The Tech Herald

YouTube gets proactive against terrorism clips

by Stevie Smith - Sep 15 2008, 11:35

YouTube looks to purge its pages of terrorist video clips. Image: alxb/Flickr.

Usually lambasted for not clamping down on the illegal posting of copyrighted clips by its online membership, video-sharing service YouTube has this week launched a distinctly proactive campaign to rid itself of video clips that encourage terrorist activities, showcase terrorist training camps, and even show how to construct explosives.

Rather than use a specific filtering system, which would have to plough through more than 13 hours of newly posted clips every two or three minutes, Google-owned YouTube is instead looking toward its sprawling user base to immediately report any potential terrorism clips they might happen upon.

To better inform users as what to keep an eye out for, YouTube has posted a list of new policies and community guidelines, which also cover objectionable videos that encourage others to commit acts of violence or show gruesome attacks and graphic acts of war.

While YouTube and other similar video-sharing sites are known to be targets of those looking to spread propaganda and encourage recruitment through terrorist-sponsored clips, AP reports that largely unregulated chat rooms are considered a particularly rich vein of exposure and potential success.

“It’s good news if there are less of these [clips] on the Web,” commented FBI spokesman Richard Kolko. “But many of these jihadist videos appear on different Web sites around the world, and any time there is investigative or intelligence value we actively pursue it.”

Not strictly limited to YouTube’s pages, researchers looking into the proliferation of terrorist clips across the Internet report that online videos exist showing how to correctly cut a person’s throat, how to make homemade bombs, and even how to fashion a deadly suicide vest.
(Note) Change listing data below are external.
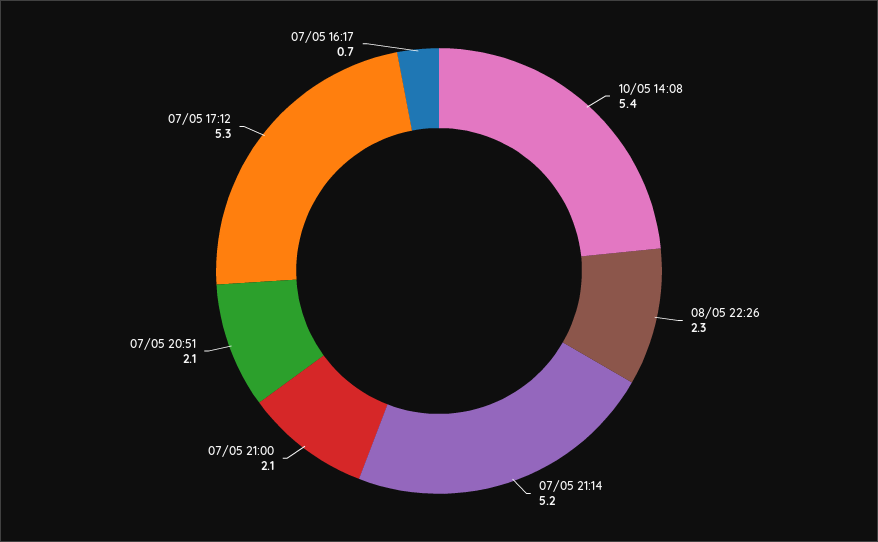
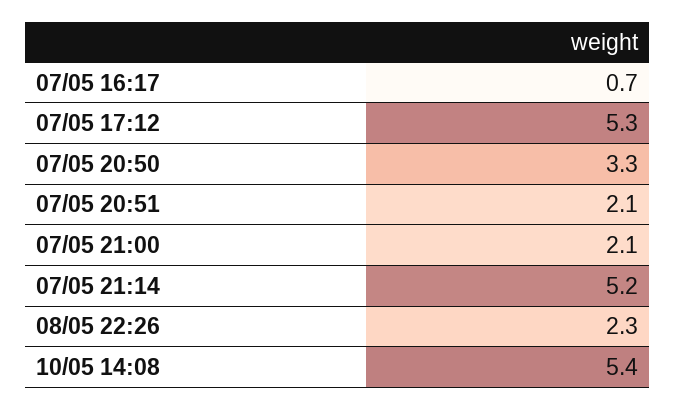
  {
    "10/05 14:08": 5.4,
    "08/05 22:26": 2.3,
    "07/05 21:14": 5.2,
    "07/05 21:00": 2.1,
    "07/05 20:51": 2.1,
    "07/05 17:12": 5.3,
-   "07/05 16:17": 0.7
+   "07/05 16:17": 0.7,
+   "07/05 20:50": 3.3
  }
However, despite YouTube’s best efforts to reduce the number of terrorist clips posted to its pages, John Morris, an Internet free speech expert at the Center for Democracy and Technology, doesn’t believe the video-sharing site’s campaign will have a significant effect on the overall availability and spread of such material.
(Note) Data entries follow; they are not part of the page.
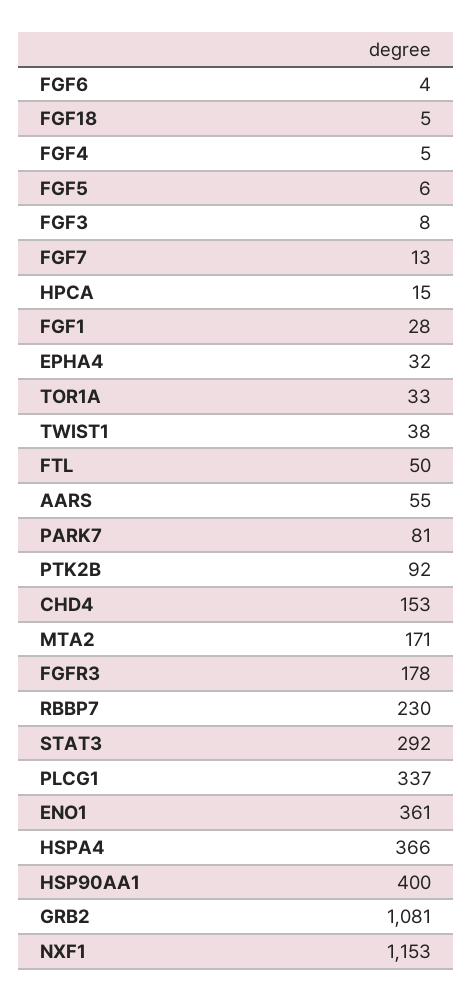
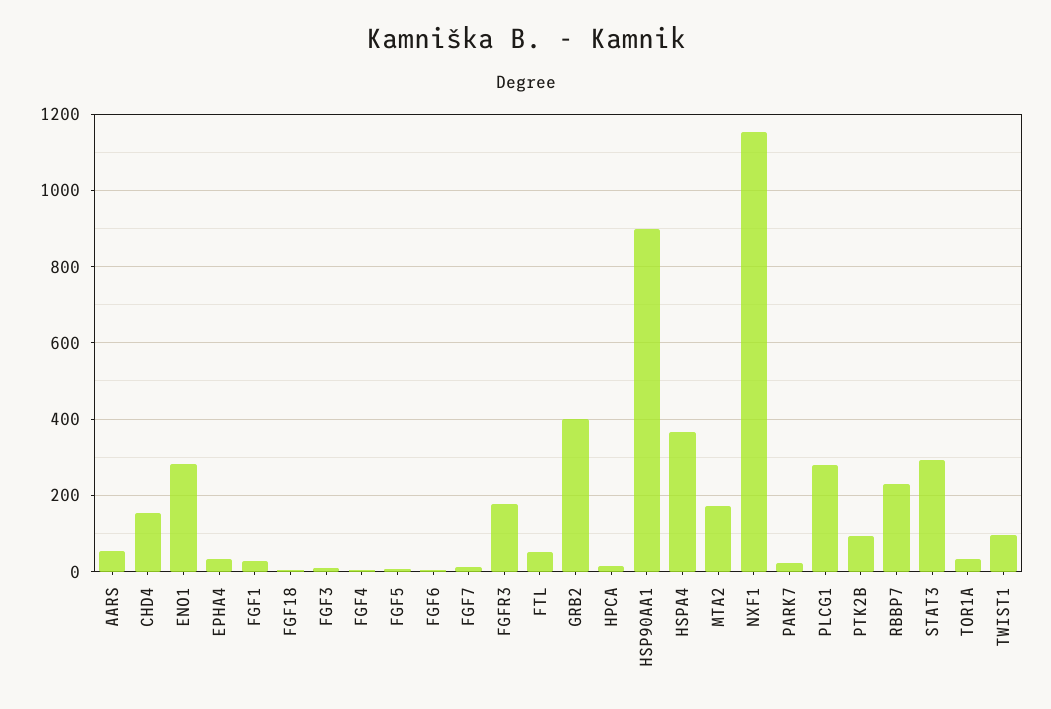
  {
    "FGF6": 4,
    "FGF18": 5,
    "FGF4": 5,
    "FGF5": 6,
    "FGF3": 8,
    "FGF7": 13,
    "HPCA": 15,
    "FGF1": 28,
    "EPHA4": 32,
    "TOR1A": 33,
-   "TWIST1": 38,
+   "TWIST1": 100,
    "FTL": 50,
    "AARS": 55,
-   "PARK7": 81,
+   "PARK7": 20,
    "PTK2B": 92,
    "CHD4": 153,
    "MTA2": 171,
    "FGFR3": 178,
    "RBBP7": 230,
    "STAT3": 292,
-   "PLCG1": 337,
+   "PLCG1": 280,
-   "ENO1": 361,
+   "ENO1": 280,
    "HSPA4": 366,
-   "HSP90AA1": 400,
+   "HSP90AA1": 900,
-   "GRB2": 1081,
+   "GRB2": 400,
    "NXF1": 1153
  }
“It’s going to do nothing to take these [terrorist] videos off the Internet,” commented Morris.

Not following that line of thought, Senator Joe Lieberman, chairman of the Senate Homeland Security and Governmental Affairs Committee, believes the U.S. private sector can play a vital role in the fight against terrorism.

In May of this year, Lieberman wrote to Google chairman and CEO Eric Schmidt saying that Google's actions "will make a singularly important contribution to this national effort."